The forge itself isn’t big enough for him to create such a big blade, yet, but it’s a pipe dream – perhaps to finish after he returns from studying abroad in the Netherlands – and a nod to his mentor, who taught him about bladesmithing in the first place.

“He was in Iceland for several years and toured Europe with a Viking troupe that did live-action reenactments with real steel,” Bergland said. “He was really into Viking culture and customs.”

Bergland trained as an apprentice with him in Alaska over the summer, learning the skills he needed to pursue bladesmithing. After all, no Millikin course teaches bladesmithing. Bergland truly is blazing a trail with a hot blade.

Not many people can say that they can create knives from scratch and several might wonder why. Those who do might agree that it’s an excellent story to tell. For those who know Alex Bergland, they agree his life is full of these stories because he makes sure he lives them. In that way, people often equate him to a storybook character.          

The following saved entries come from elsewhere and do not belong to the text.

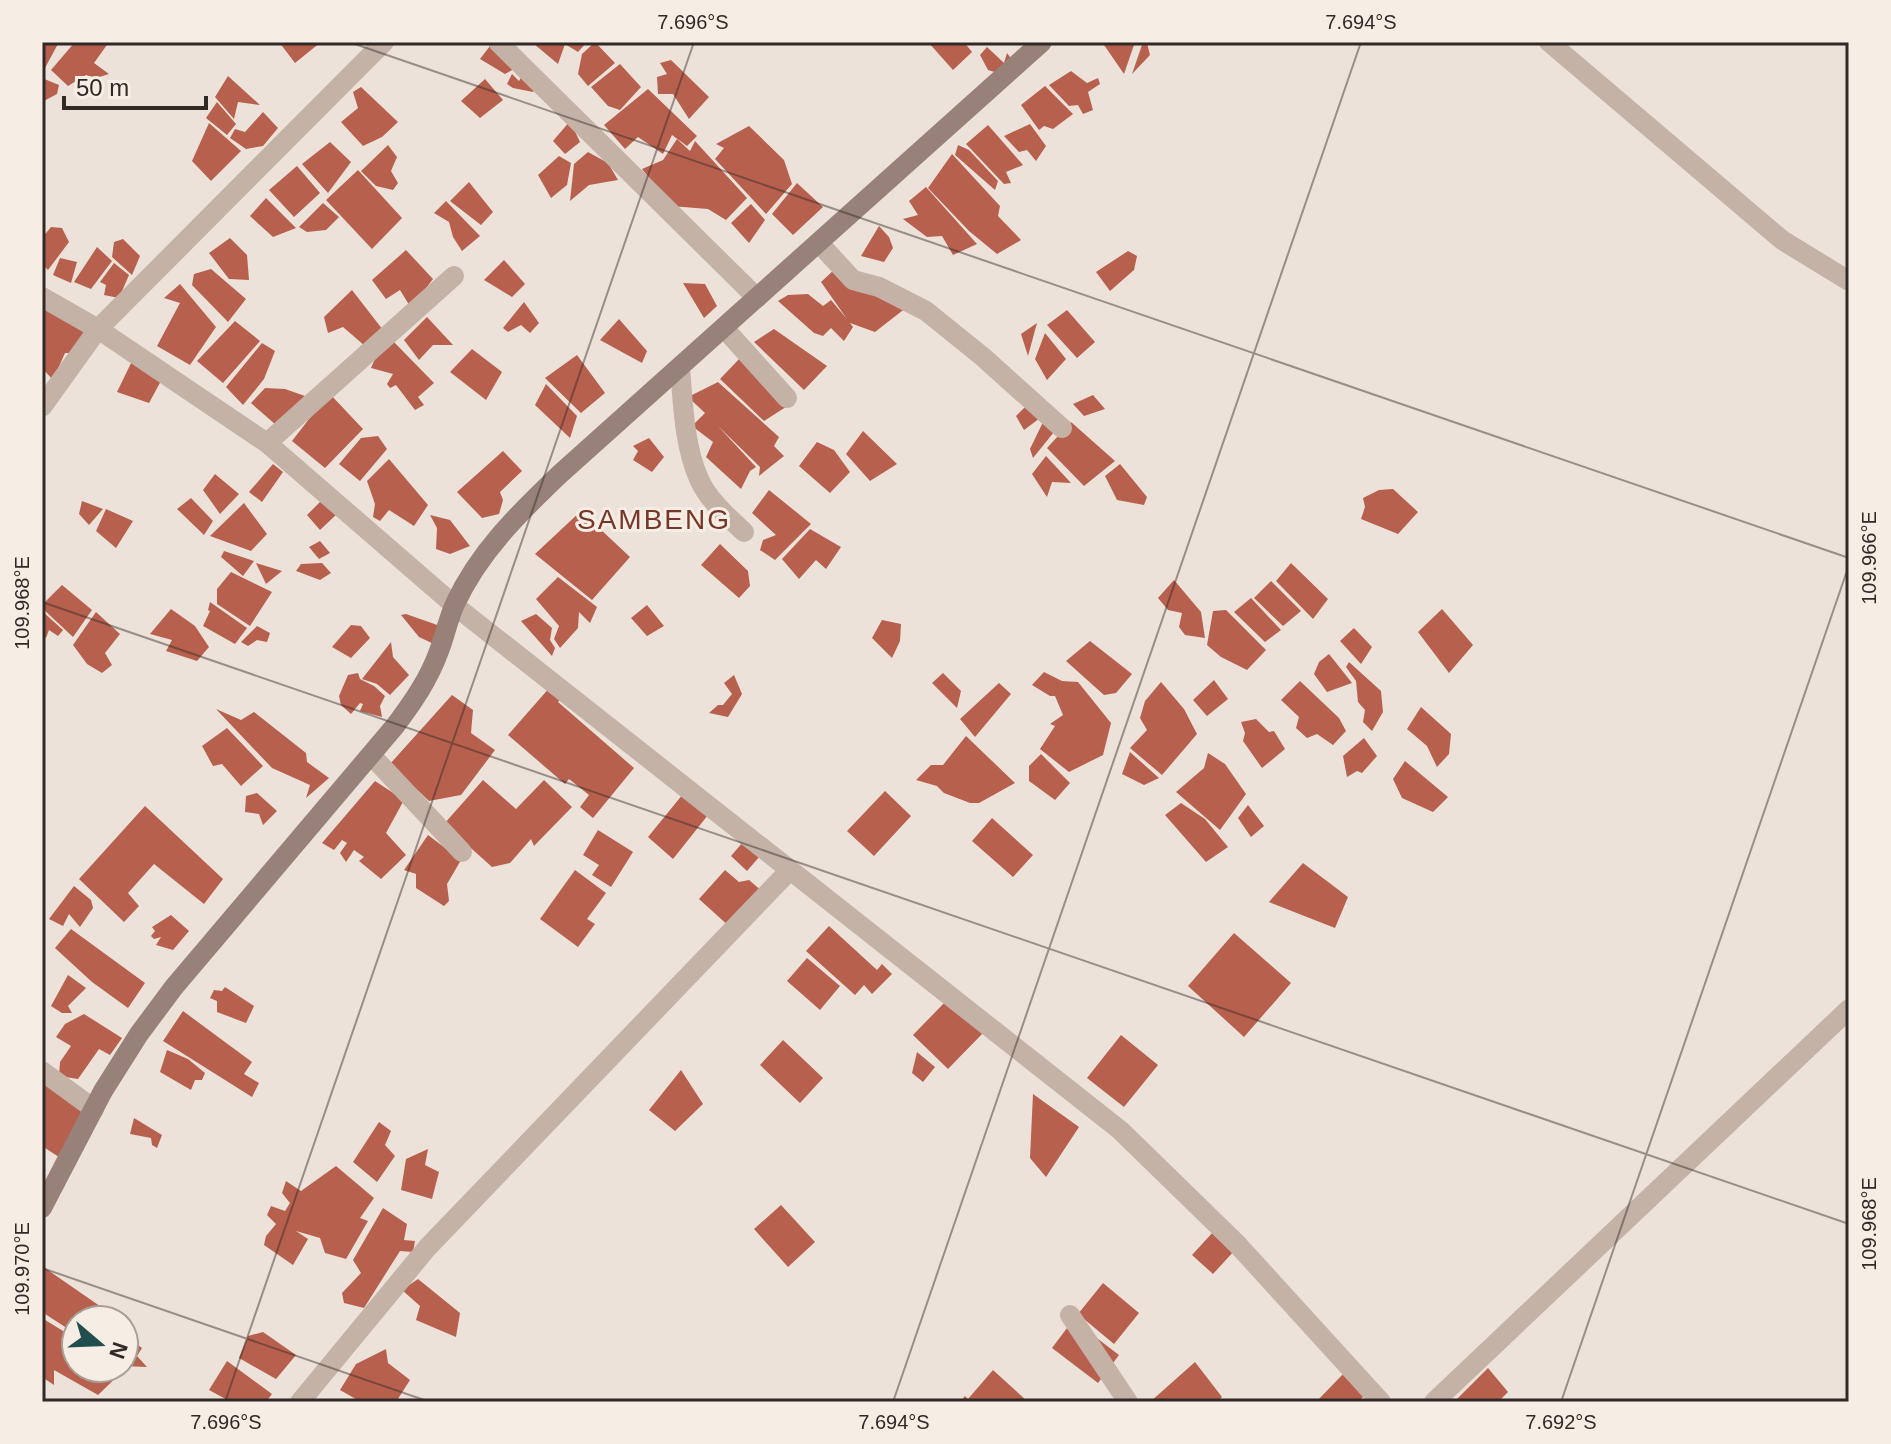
<svg xmlns="http://www.w3.org/2000/svg" width="1891" height="1444" viewBox="0 0 1891 1444" font-family="Arial,sans-serif">
	<rect width="100%" height="100%" fill="#ede2d9"/>
	<path fill="#b7604e" d="M42,42h17l-14,26 -3,-1z
		M75,42h34l-15,21 15,11 -13,4 -10,-3 -18,11 -17,-16z
		M279,42h42l-26,21z
		M493,42l21,27 -9,5 -25,-15z
		M536,42h51l-9,10 -13,-8 -7,20 -24,-20z
		M595,42l20,21 -27,23 -10,-12 4,-20z
		M928,42h36l8,10 -19,18z
		M1102,42h33l-11,32z
		M1143,42l4,1 3,12 -18,19z
		M987,47l17,16 3,-10 6,8 -12,13 -13,-4 -8,-15z
		M671,60l38,37 -20,22 -16,-25h-15l-1,-17 10,-3 -7,-11z
		M620,64l21,23 -21,23 -12,-4 -17,-19z
		M1071,71l16,12 11,-5 2,6 -12,8 5,18 -10,4 -5,-9 -9,1 -20,-21z
		M524,72l14,13 -5,7 -20,-4 -6,-4 5,-10 7,7z
		M228,76l32,29 -22,-3 -4,17 -19,-22z
		M42,78l17,7 -2,9 -15,8z
		M485,79l18,21 -23,18 -19,-17z
		M1045,86l28,28 -20,15 -9,-3 -5,4 -18,-25z
		M361,87l37,35 -16,15 -19,9 -22,-24 17,-14 -5,-16z
		M648,89l49,47 -10,10 -15,-11 -9,19 -25,-17 -13,12 -21,-24z
		M217,102l19,22 -9,11 -21,-17z
		M263,112l15,16 -15,18 -17,3 -16,-11 5,-9 10,3z
		M570,121l10,21 -15,12 -12,-13z
		M209,123l32,28 -30,30 -19,-20z
		M1030,124l16,22 -10,15 -9,-11 -8,2 -15,-16z
		M988,125l35,40 -17,7 5,11 -7,1 -38,-40z
		M749,126l35,34 8,24 -26,30 -51,-55 9,-11 -8,-4z
		M677,139l13,12 5,-10 52,57 -21,22 -18,-11 -37,-3 -29,-37 21,-9z
		M330,142l21,20 -23,31 -26,-29z
		M388,145l9,12 -6,14 7,12 -5,7 -17,-4 -15,-15z
		M958,145l11,5 29,31 -3,9 -40,-35z
		M588,152l20,11 10,17 -29,5 -19,16 4,-37z
		M952,154l48,52 -2,10 23,24 -24,14 -28,-23 -41,-43z
		M559,156l12,7 -4,22 -16,13 -13,-23z
		M297,166l23,27 -26,24 -25,-27z
		M358,170l44,48 -30,31 -46,-49z
		M469,182l24,30 -12,13 -31,-24z
		M797,183l26,24 -30,28 -21,-21z
		M926,187l51,57 -24,11 -11,-19 -15,1 -24,-18 15,-4 -9,-14z
		M266,198l30,30 -23,9 -23,-21z
		M446,201l34,35 -18,15 -9,-14 -4,-15 -15,-9z
		M323,203l16,14 -13,13 -19,2 -8,-5z
		M751,204l14,16 -16,23 -18,-20z
		M879,226l10,11 4,11 -9,14 -23,-6z
		M51,227l11,1 7,14 -21,28 -6,-6v-26z
		M230,238l17,17 2,25 -20,-1 -20,-26z
		M123,239l17,17 -8,19 -20,-18 2,-15z
		M97,247l15,14 -21,28 -17,-7z
		M406,250l27,29 -22,29 -11,-18 -14,9 -14,-19z
		M1128,251l9,5 -3,14 -24,21 -14,-19z
		M60,258l17,4 -6,21 -18,-8z
		M504,260l21,24 -13,13 -28,-17z
		M114,263l15,12 -10,23 -15,-3 2,-10 -6,-3z
		M836,268l71,39 -32,25 -25,-9 3,4 -9,14 -13,-13 -8,8 -9,-3 -36,-32 10,-6 20,-1 15,12 8,-6 16,19 -26,-37z
		M211,269l35,30 -18,23 -36,-37 2,-11z
		M683,283l22,1 12,22 -13,12z
		M180,284l36,43 -26,38 -33,-19 23,-43 -16,-5z
		M352,290l31,40 -18,16 -22,-19 -15,6 -4,-16z
		M42,300l48,31 -17,22h-8l-12,27 -11,-12z
		M524,302l15,21 -9,10 -9,-8 -13,7 -5,-4z
		M1067,310l28,32 -18,16 -30,-33z
		M427,317l26,28h-20l-14,15 -15,-20z
		M619,319l28,32 -5,12 -42,-23z
		M235,321l25,20 -37,42 -26,-22z
		M1037,323l-9,33 -7,-22z
		M774,329l53,37 -23,24 -50,-48z
		M1045,333l21,26 -19,21 -12,-21z
		M392,340l42,43 -16,14 6,8 -9,5 -19,-25 -6,3 -3,-4 6,-10 -22,-6 7,-16z
		M262,343l13,8 -11,28 -21,26 -17,-18z
		M472,349l30,23 -16,28 -36,-28z
		M577,355l28,38 -24,20 -36,-35z
		M742,356l47,49 -25,16 -44,-42z
		M134,357l28,22 -13,24 -32,-11z
		M718,382l61,55 -5,9 10,10 -25,20 1,-9 -42,-41 38,41 -6,4 -9,18 -35,-32 7,-15 -21,-16 13,-13 -17,-16z
		M546,384l31,32 -7,22 -35,-33z
		M265,388l20,1 20,7 -29,29 -25,-22z
		M329,393l34,36 -38,39 -33,-27z
		M1093,395l12,14 -21,7 -11,-12z
		M1027,405l13,13 -16,12 -8,-14z
		M1044,420l10,12 -21,26 -3,-9z
		M1071,422l44,39 -31,25 -37,-38z
		M863,431l34,33 -27,17 -24,-27z
		M378,436l9,13 -27,32 -21,-17 22,-26z
		M649,438l15,19 -12,15 -19,-12 5,-9 -5,-5z
		M817,442l17,8 16,22 -20,21 -31,-27z
		M503,451l19,20 -22,21 3,8 -4,14 -17,4 -25,-26z
		M1046,456l25,27 -19,-1 -5,15 -15,-23z
		M389,459l39,46 -14,21 -25,-16 -9,11 -7,-4 2,-13 -8,-23z
		M273,464l10,8 -21,30 -13,-10z
		M1120,464l27,33 -3,8 -27,-5 -12,-24z
		M215,474l24,20 -19,20 -17,-24z
		M1393,489l25,23 -20,22 -37,-15 4,-12 -2,-9 16,-8z
		M769,490l42,34 -36,36 -15,-10 3,-10 13,-5 -24,-22z
		M191,498l22,23 -9,14 -27,-26z
		M323,499l14,15 -17,16 -13,-15z
		M82,501l21,8 -14,16 -10,-11z
		M244,503l23,31 -16,17 -41,-15z
		M106,509l27,12 -17,27 -20,-17z
		M581,511l49,46 -38,43 -57,-46z
		M430,515l20,5 20,26 -20,8 -14,-5 1,-21z
		M810,529l31,18 -15,22 -10,-9 -17,19 -17,-20z
		M320,541l10,12 -11,6 -10,-12z
		M720,544l28,27 2,15 -11,12 -38,-33z
		M224,551l30,10 -11,15 -22,-19z
		M256,563l26,8 -16,13z
		M322,563l9,10 -11,7 -24,-9 5,-7z
		M1291,563l37,36 -15,20 -37,-38z
		M231,572l41,20 -22,34 -33,-22v-15z
		M558,577l39,30 -7,16 -11,-11 -1,16 -18,20 -6,-9 5,-13 -23,-27z
		M1174,580l27,32 4,26 -20,-3 -6,-8 3,-14 -14,-3 -10,-12z
		M1271,581l30,30 -18,15 -29,-28z
		M62,585l30,25 -19,27 -31,-29v-3z
		M1251,598l30,32 -16,12 -31,-30z
		M210,602l37,26 -12,16 -32,-18 7,-15 -2,-1z
		M647,605l17,21 -17,10 -16,-18z
		M171,609l24,17 14,21 -12,14 -31,-10 6,-11 -22,-6z
		M1442,609l31,36 -24,28 -31,-41z
		M1226,610l40,40 -19,20 -26,-13 -14,-12 6,-34z
		M42,611l21,19 -5,6 -9,-6 -3,8 -4,-3z
		M96,612l24,22 -15,19 7,12 -10,8 -15,-9 -14,-19z
		M406,614l37,13 -7,18 -17,-8 -18,-22z
		M536,614l16,14 -2,12 5,8 -3,8 -31,-35z
		M882,620l19,4 -1,17 -8,17 -20,-20z
		M351,625l10,1 9,12 -19,20 -19,-11z
		M257,626l13,7 -3,9 -10,-2 -9,6 -7,-4z
		M1354,628l18,19 -11,17 -21,-23z
		M1090,641l42,33 -16,19 -12,2 -38,-34z
		M391,642l2,15 16,18 -19,20 -13,-11 -15,-5z
		M1329,654l23,29 -25,9 -13,-18 5,-12z
		M1349,662l32,29 2,21 -11,19 -9,-9 2,-12 -7,-8 -2,-21 -10,-14z
		M1044,672l18,9 16,1 33,41 -8,32 -34,17 -29,-23 15,-23 -5,-2 13,-9 -8,-19h-5l-18,-11z
		M358,673l2,6 14,7 11,10 -5,10 2,11 -22,-6 3,-7 -3,-1 -9,11 -10,-9 -2,-9 9,-21z
		M943,673l18,18 -4,17 -25,-25z
		M734,675l8,19 -14,23 -19,-4 9,-8h5l9,-11 -8,-11z
		M1214,680l14,19 -21,17 -14,-16z
		M1300,681l39,37 7,13 -13,14 -16,-11 -10,4 -11,-10 3,-11 -18,-17z
		M1161,682l23,27 13,25 -35,41 -32,-27 17,-18 -7,-12 5,-17z
		M999,683l12,11 -36,43 -15,-18z
		M551,686l12,10 -5,6 76,66 -41,50 -13,-11 9,-12 -20,-16 -4,5 -57,-49z
		M452,695l21,15 -2,23 24,17 -34,45 -32,6 -39,-37z
		M1421,707l30,27 -2,20 -12,13 -10,-21 -20,-17z
		M216,709l25,11 13,-8 52,41 1,9 22,16 -23,20 4,-13 -38,-17z
		M1256,719l13,13 5,-1 11,18 -23,19 -19,-27 2,-8 -4,-11z
		M227,728l36,38 -22,20 -19,-22 -9,2 -11,-20z
		M966,736l49,47 -36,20h-9l-26,-10 -7,-7 -21,-6 15,-15h12z
		M1364,738l13,18 -15,17 -5,-2 -10,6 -4,-21z
		M1130,752l29,26 -15,7 -22,-11z
		M1208,753l17,11 21,30 -26,36 -44,-38 28,-24z
		M1041,754l29,29 -15,17 -26,-19v-15z
		M1405,761l43,36 -15,15 -31,-14 -9,-19z
		M483,780l33,29 28,-29 28,27 -38,39 -3,-7 -21,24 -18,4 -48,-43z
		M375,781l29,19 -18,33 20,22 -25,24 -22,-18 5,-4 -10,-7 -8,12 -6,-9 7,-10 -5,-3 -8,10 -12,-7z
		M885,791l26,25 -37,40 -27,-25z
		M257,793l20,18 -14,14 -4,-11 -14,-2 1,-16z
		M683,794l25,21 -35,44 -25,-22z
		M1181,803l24,16 23,28 -22,15 -41,-47z
		M1248,805l16,21 -13,11 -13,-19z
		M145,806l78,73 -19,25 -50,-40 -26,29 11,13 -15,16 -45,-43z
		M992,818l41,37 -20,22 -41,-36z
		M598,830l35,22 -22,35 -19,-12 7,-10 -16,-10z
		M428,835l33,25 -14,24 2,17 -5,5 -28,-18v-14l-12,-4z
		M743,842l17,14 -13,15 -16,-15z
		M1303,863l45,34 -13,31 -66,-26z
		M575,870l31,23 -19,26 8,5 -17,23 -38,-28z
		M725,870l14,12 10,-2 14,12 -32,36 -32,-29z
		M74,886l17,14 2,8 -13,19 -11,-13 -6,12 -14,-7z
		M171,915l18,16 -16,19 -17,-5 5,-8 -7,2 -3,-3 4,-5 -3,-4z
		M829,926l48,44 5,-6 10,10 -20,20 -8,-9 -9,10 -49,-44z
		M71,929l74,54 -17,25 -36,-26 -37,-34z
		M1234,933l57,50 -47,54 -56,-51z
		M807,958l33,28 -20,24 -33,-29z
		M68,975l18,13 -18,18 4,7h-10l-11,-7z
		M225,987l29,19 -8,17 -29,-11v-11l-7,-3 4,-8 8,1z
		M949,998l35,34 -36,37 -35,-34z
		M183,1011l69,51 -8,12 15,9 -7,14 -89,-56z
		M84,1014l38,24 -12,17 -11,-6 -21,30 -19,-3 1,-14 11,-16 -15,-9 9,-13z
		M1121,1035l37,30 -34,42 -37,-29z
		M783,1040l40,38 -23,25 -40,-38z
		M167,1050l21,9 17,14 -3,7h-7l-4,10 -31,-18z
		M917,1052l18,15 -12,15 -11,-9z
		M681,1070l22,34 -28,27 -26,-21z
		M49,1079l38,30 -25,50 -20,-13v-58z
		M1033,1094l46,33 -33,50 -16,-19z
		M134,1118l28,17 -5,13 -5,-3 -1,-7 -21,-4z
		M379,1122l12,9 -6,14 10,11 -18,26 -24,-20z
		M428,1149l-3,16 14,7 -7,27 -31,-9 5,-31z
		M336,1166l38,32 -14,20 8,3 -22,38 -21,-6 -5,-15 -24,-7 12,8 -15,26 -29,-20 2,-9 10,-12 -9,-9 4,-9 14,5 5,-8 -8,-10 4,-12 15,10z
		M781,1205l34,37 -27,25 -34,-38z
		M383,1208l24,16 -3,16 11,1 -2,11 -13,-1 -36,57 -20,-5 -2,-10 19,-20 -8,-13z
		M1214,1231l21,19 -22,24 -21,-19z
		M42,1266l78,54h-44v14l-34,-22z
		M418,1279l42,34 -4,24 -40,-17 4,-14 -18,-16z
		M1103,1283l36,30 -25,31 -36,-30z
		M42,1318l34,21v29h50l-28,27 -44,-25v15l-12,-8z
		M1073,1320l46,35 -21,28 -46,-35z
		M263,1332l33,23 -20,24 -37,-21 9,-22z
		M124,1335l18,13 -5,8 10,11 -23,-1z
		M386,1349l2,14 22,17 -14,22h-35l-21,-12 16,-26z
		M227,1361l45,33 -6,8h-35l-22,-12z
		M1195,1362l27,35 -5,5h-67z
		M1488,1368l20,24 -10,10h-40l-2,-2z
		M993,1370l35,32h-68l5,-6 3,3z
		M1345,1372l22,21 -9,9h-42z"/>
	<g fill="none" stroke-linecap="round" stroke-linejoin="round">
		<path stroke="#c4b2a7" stroke-width="20" d="M498,42l259,256
			M1549,42l233,198 67,41
			M819,243l34,37 26,7 47,24 57,46 79,71
			M42,297l56,32 169,114 187,162 666,525 117,114 144,158
			M724,328l63,70
			M680,367c3,37 4,78 19,112 9,21 29,38 45,53
			M42,407l56,-78 286,-287
			M267,443l187,-167
			M371,755l91,97
			M42,1071l52,38
			M1070,1315l58,87
			M300,1402l127,-154 363,-378
			M1434,1402l415,-393"/>
		<path stroke="#978178" stroke-width="20" d="M42,1208l61,-117 36,-57 35,-47 221,-261c18,-24 34,-47 44,-75 6,-15 9,-32 16,-47 24,-52 64,-91 105,-130l482,-432"/>
	</g>
	<path fill="none" stroke="#312926" stroke-width="2" stroke-opacity="0.45" d="M349,42l1500,516M42,602l1807,622M42,1268l388,134M225,1402l469,-1360M893,1402l468,-1360M1561,1402l288,-837"/>
	<g text-anchor="middle" dominant-baseline="central" stroke-width="6" stroke-linejoin="round" paint-order="stroke">
		<g font-size="28" letter-spacing="2" fill="#763629" stroke="#f6ede4">
			<text x="654" y="519">SAMBENG</text>
		</g>
	</g>
	<rect width="1891" height="1444" fill="none" stroke="#f6ede4" stroke-width="88"/>
	<g transform="translate(100 1344) rotate(109)"><circle r="38" fill="#f6ede4" stroke="#a79f98" stroke-width="2"/>
	<path d="M0-6L14 30L0 20L-14 30Z" fill="#214d4d"/>
	<text y="-12" font-size="22" font-weight="bold" text-anchor="middle" fill="#312926">N</text>
	</g>
	<path d="M64 96v12h142v-12" fill="none" stroke="#312926" stroke-width="4"/>
	<text x="76" y="96" font-size="24" fill="#312926" stroke="#f6ede4" stroke-width="6" paint-order="stroke">50 m</text>
	<rect x="44" y="44" width="1803" height="1356" fill="none" stroke="#312926" stroke-width="3"/>
	<g font-size="20" text-anchor="middle" fill="#312926">
		<text x="693" y="29">7.696°S</text>
		<text x="1361" y="29">7.694°S</text>
		<text transform="translate(1869 558) rotate(-90)" y="7">109.966°E</text>
		<text transform="translate(22 603) rotate(-90)" y="7">109.968°E</text>
		<text transform="translate(1869 1224) rotate(-90)" y="7">109.968°E</text>
		<text transform="translate(22 1269) rotate(-90)" y="7">109.970°E</text>
		<text x="226" y="1429">7.696°S</text>
		<text x="894" y="1429">7.694°S</text>
		<text x="1561" y="1429">7.692°S</text>
	</g>
</svg>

“Alex is just crazy–if you took Alexander Supertramp from ‘Into the Wild’ and personified him into someone who’s a little bit more tied down to reality than the character in the book is, that would be Alex,” McReynolds said. “Not only are their namesakes similar but they embody the same free-spirited characteristics. They both do things that they want to do because they want to do it. That’s exactly what Alex does.”